At max and near max currents, capacity could be nearly cut in half.
14p could theoretically do 30A/cell x 14p = 420A, but I would recommend against that except for short bursts based on the above testing chart. That's probably the limit you'd want to set in the BMS, to keep it from being damaged.
For continuous it looks like it'd be better to stick with 10-15A or less per cell, which would be 140-210A for the pack. For this, you would set the controller's current limit to this.

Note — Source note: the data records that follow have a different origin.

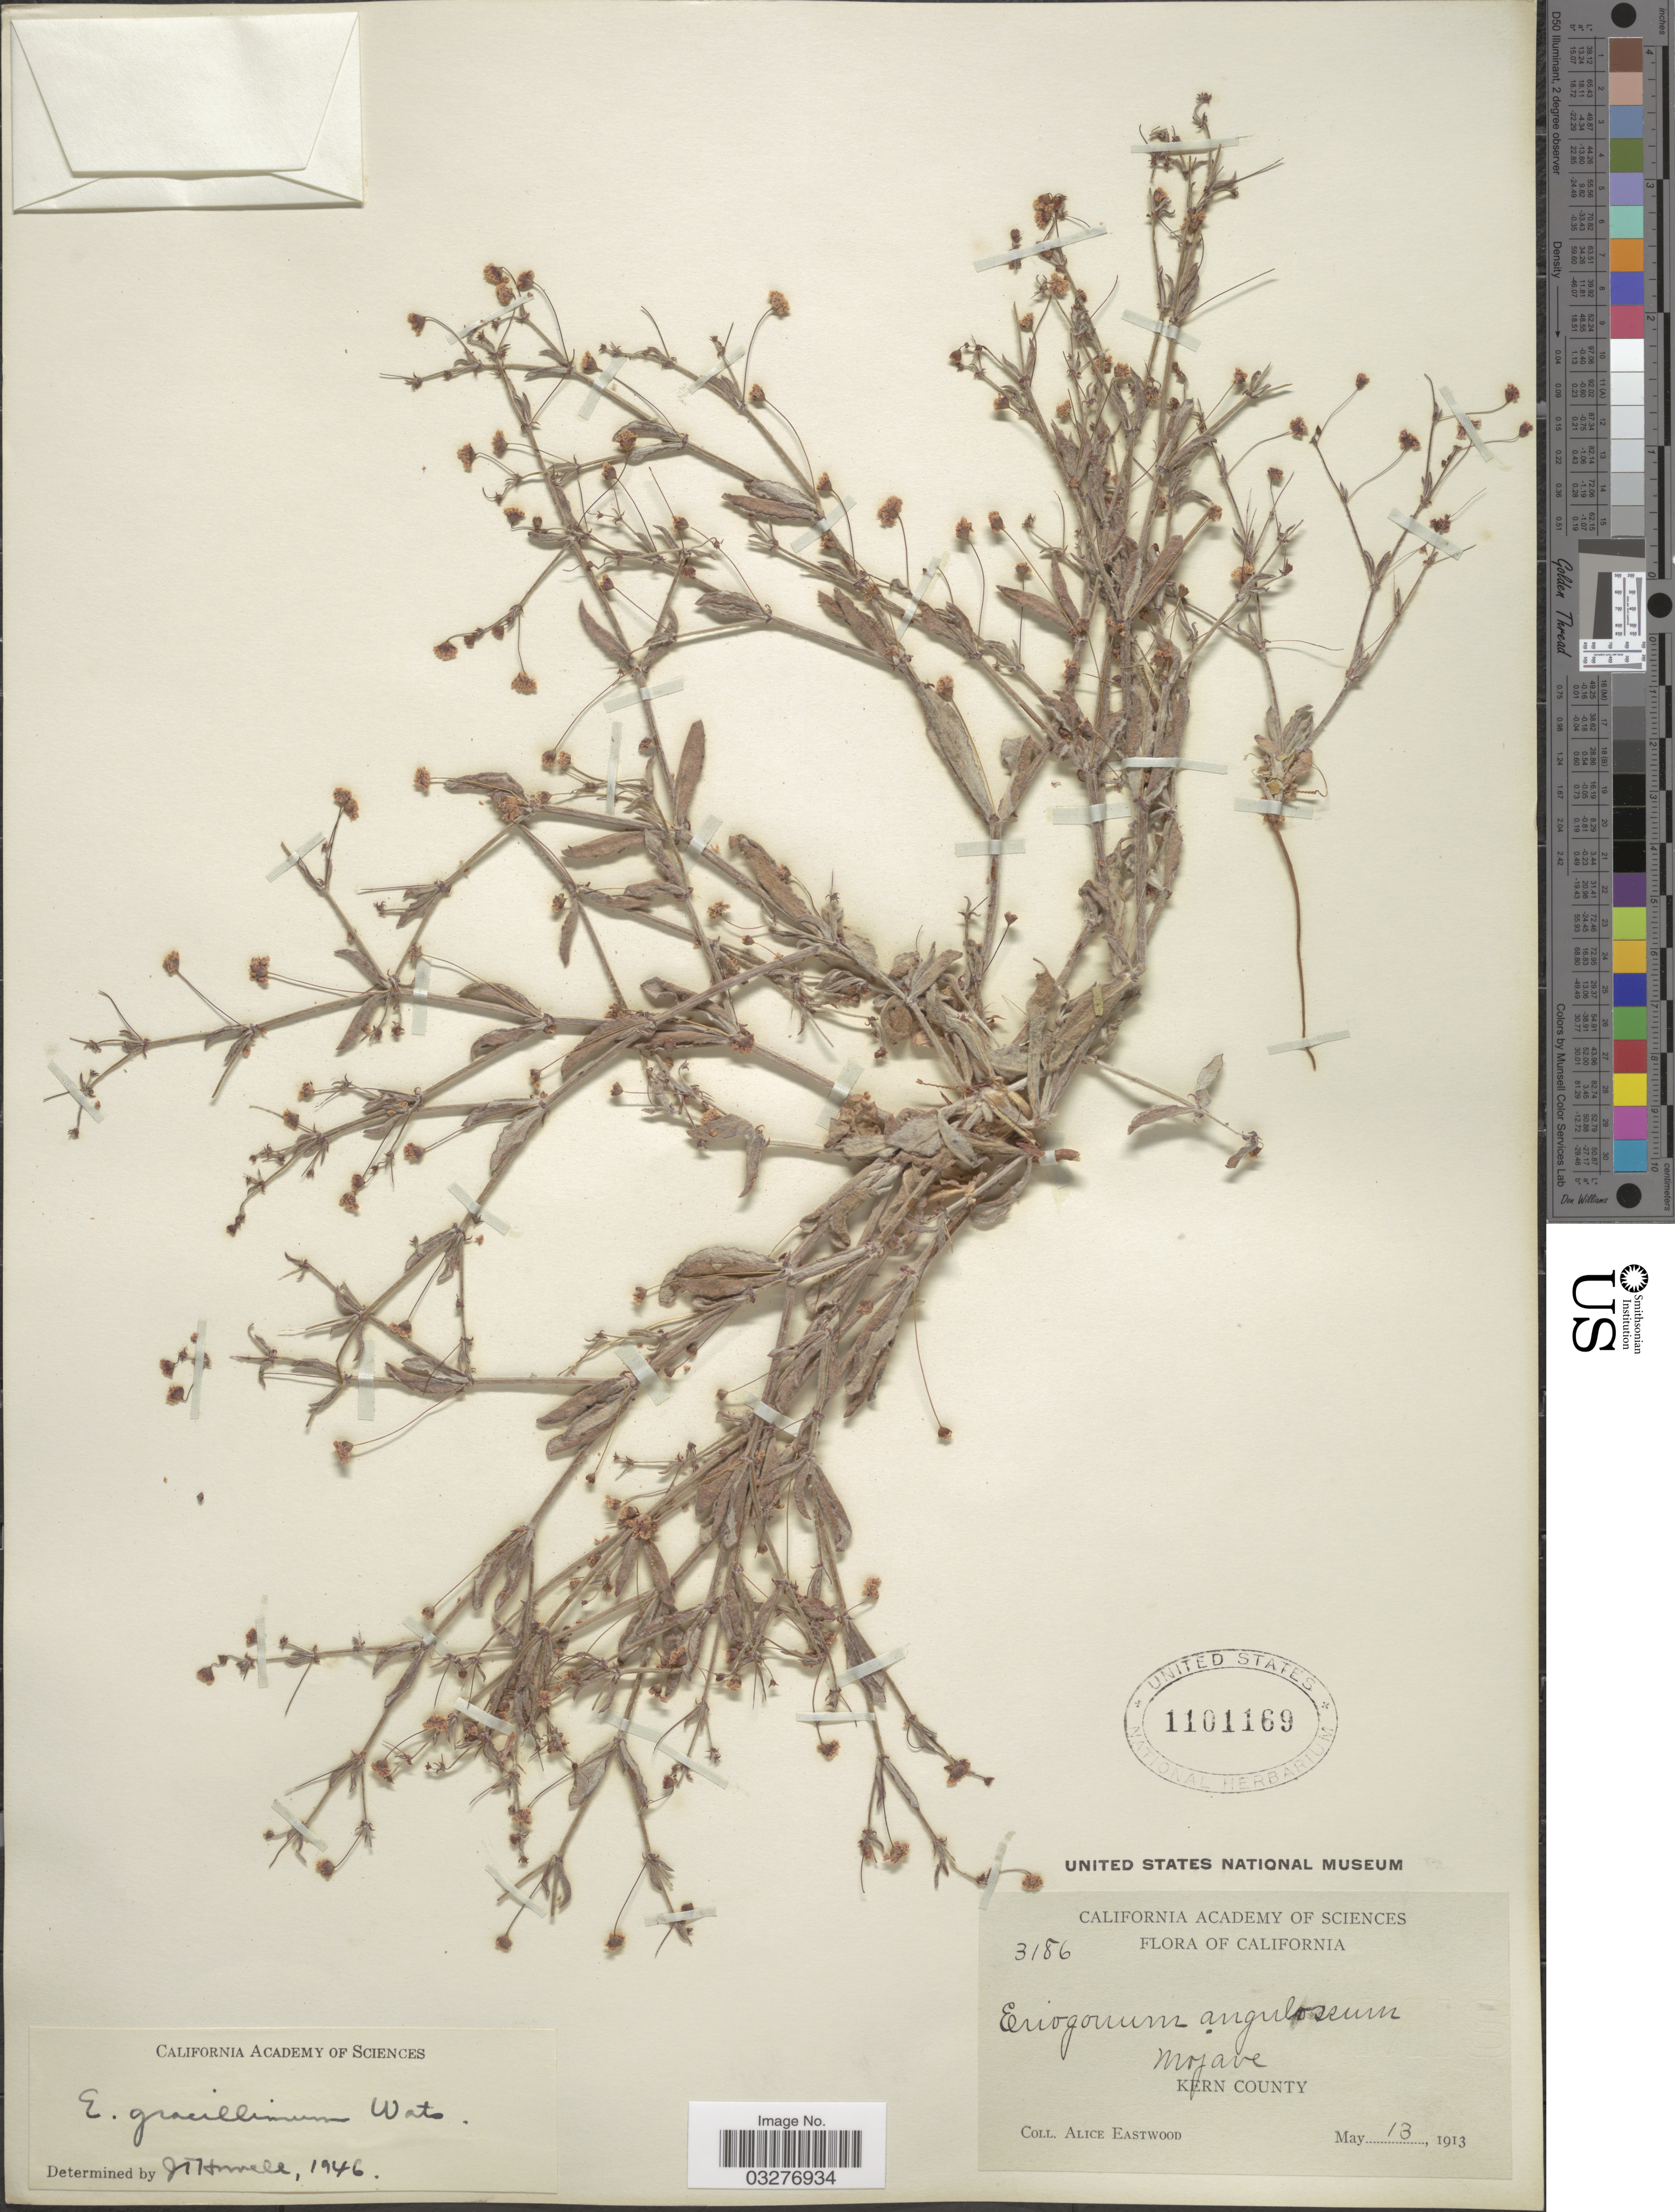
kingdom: Plantae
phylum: Tracheophyta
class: Magnoliopsida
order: Caryophyllales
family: Polygonaceae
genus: Eriogonum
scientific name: Eriogonum gracillimum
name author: S. Watson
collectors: A. Eastwood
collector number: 3186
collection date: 1913-05-13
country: United States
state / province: California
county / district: Kern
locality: Mojave, Kern County.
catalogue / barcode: US 1101169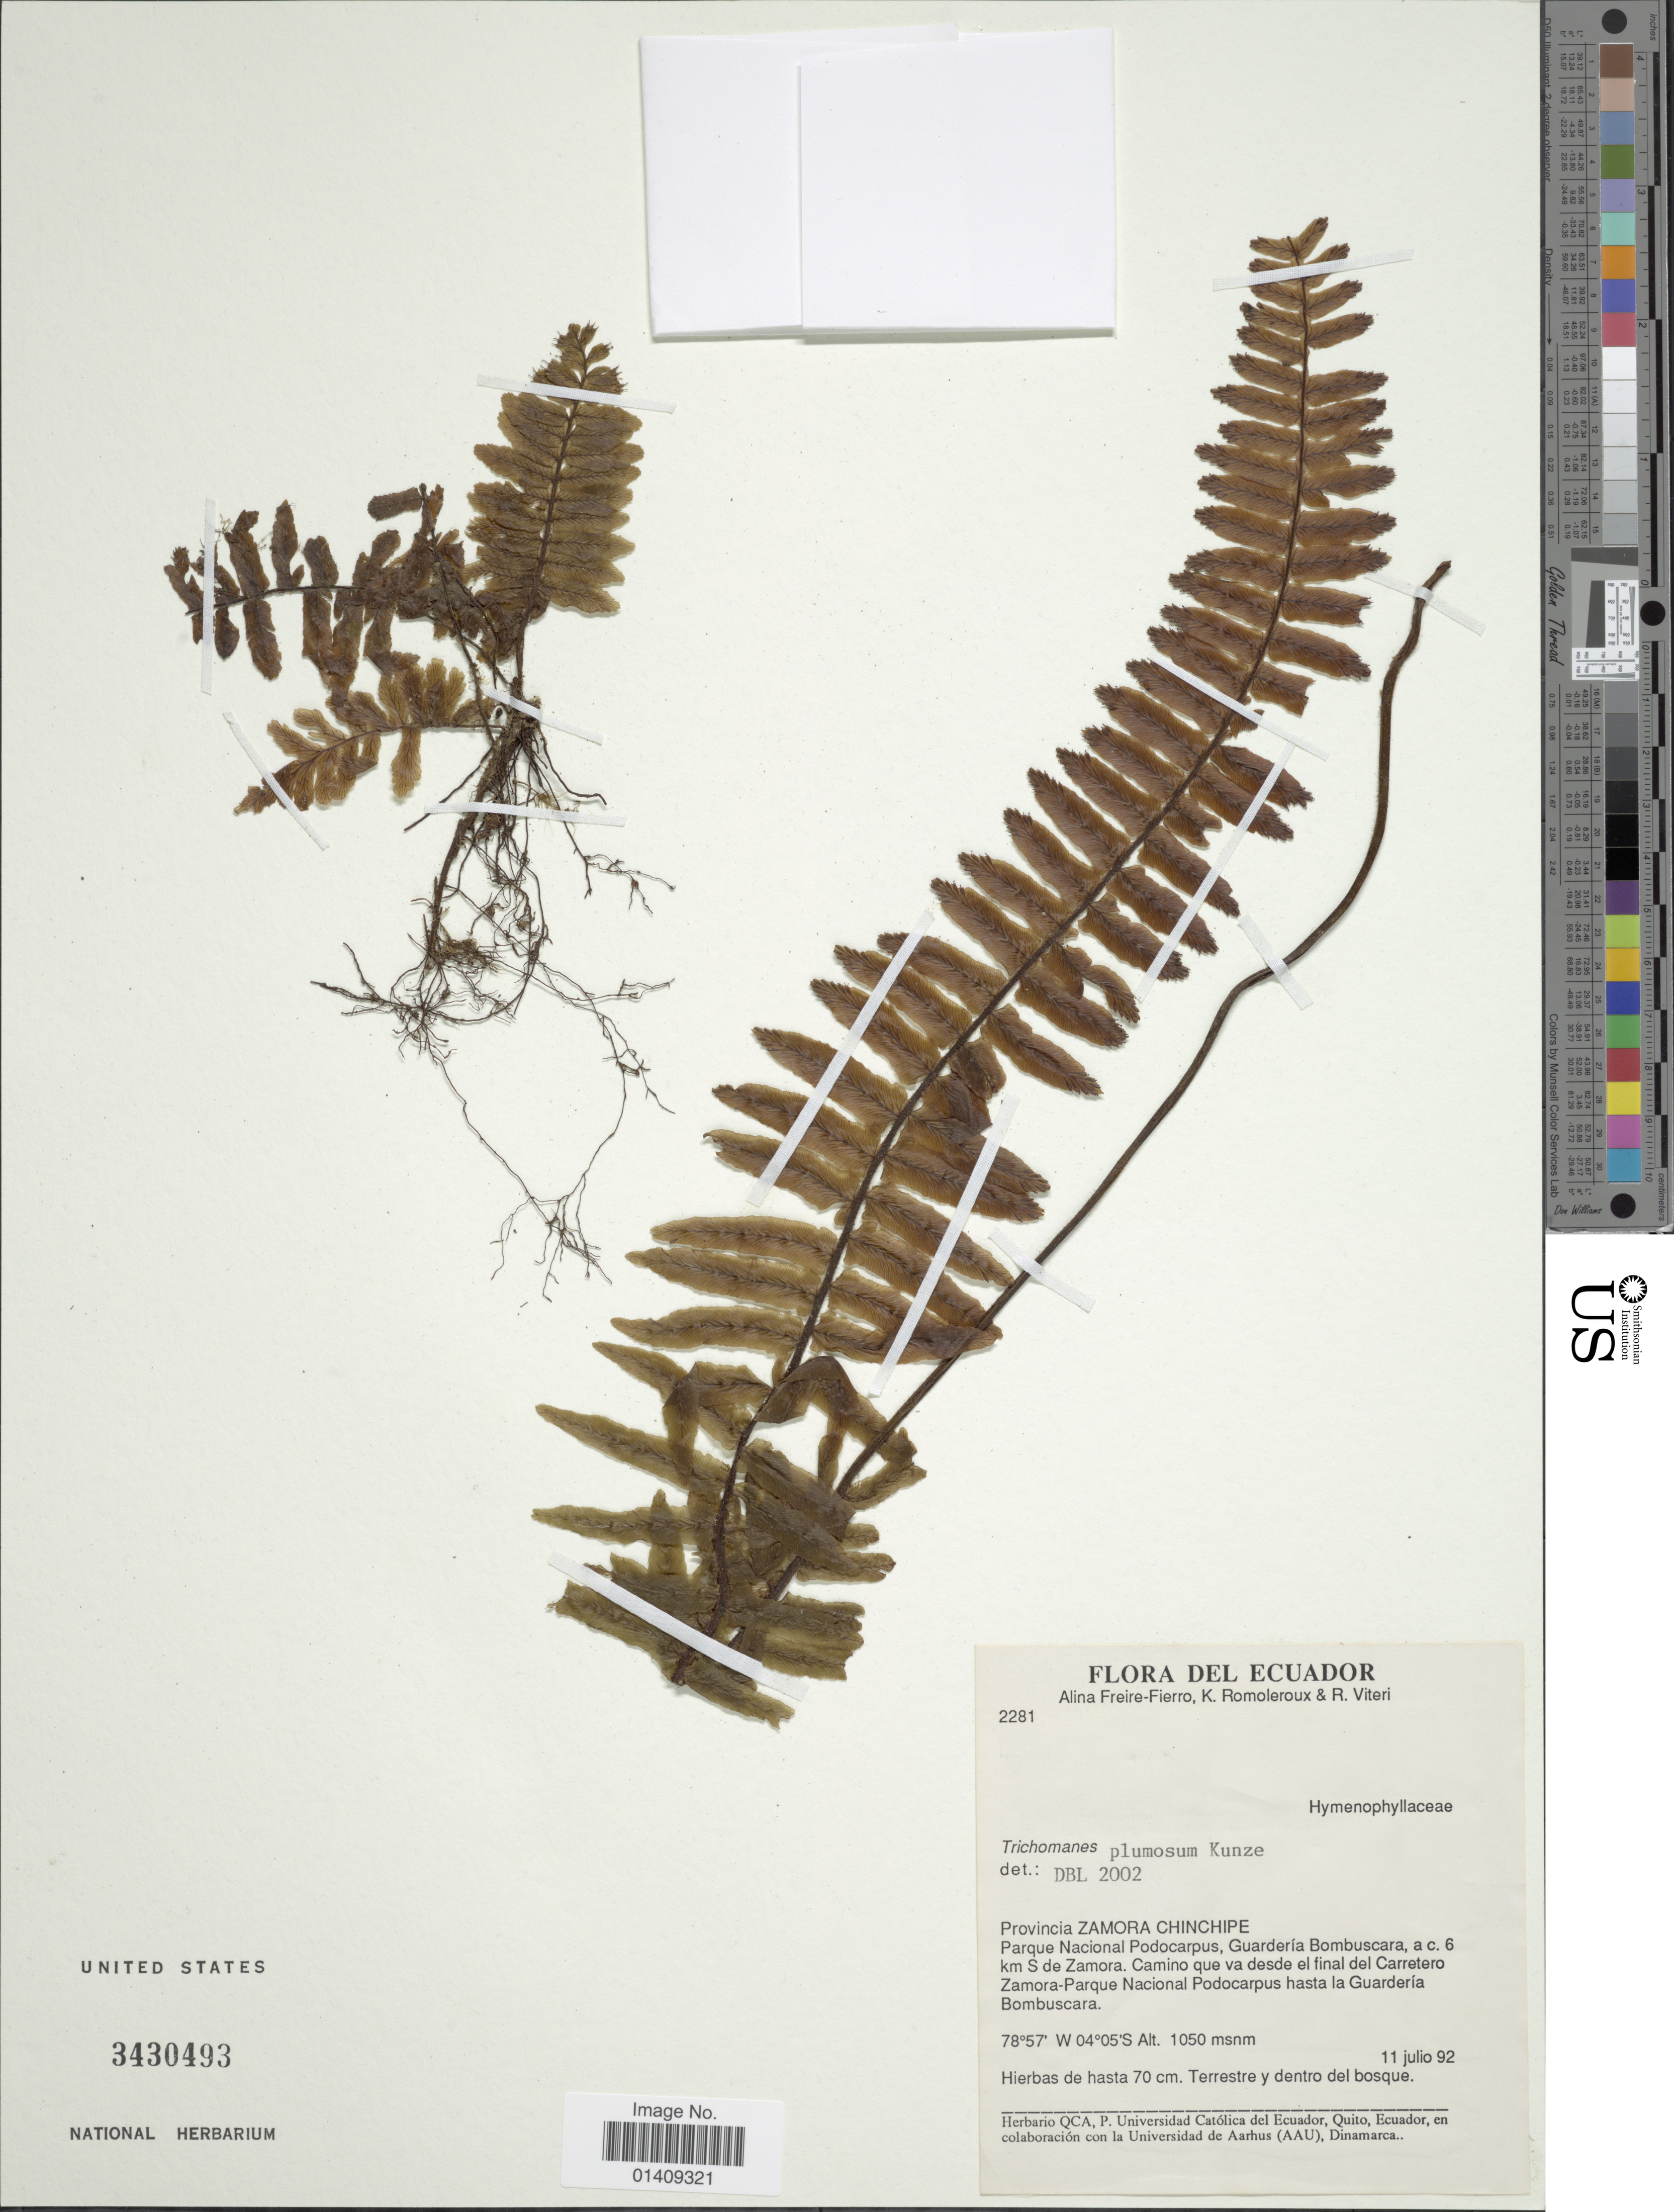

THe BMS needs a max current limit of whatever you want to protect the cells against, because it will need to shut power off if this current is exceeded. You want the controller to limit well below this, because you do not want to shut power off while riding--if you're in traffic when that happens it could be bad.
Whatever current limit you set for the max possible before shutdown, you want a BMS capable of significantly more than this, so it is not stressed or heated up by usage at that current--you want it to be able to reliably supply all the current you need, *and* reliably shut off current if a problem happens so the pack isn't damaged (which can create a fire risk).
I can't know how much power your system will take, for that you must define the job your system must do for you and then determine how much power that will actually take. The ebikes.ca motor simulator can help you do that (even without the actual parts you have, you can guesstimate what they are and use the custom fields to simulate them). Instructions on using it are below the chart there.
If you don't want to do that then for protection's sake you should assume max current capabilities of the controller, whatever those are, as your max protection limits.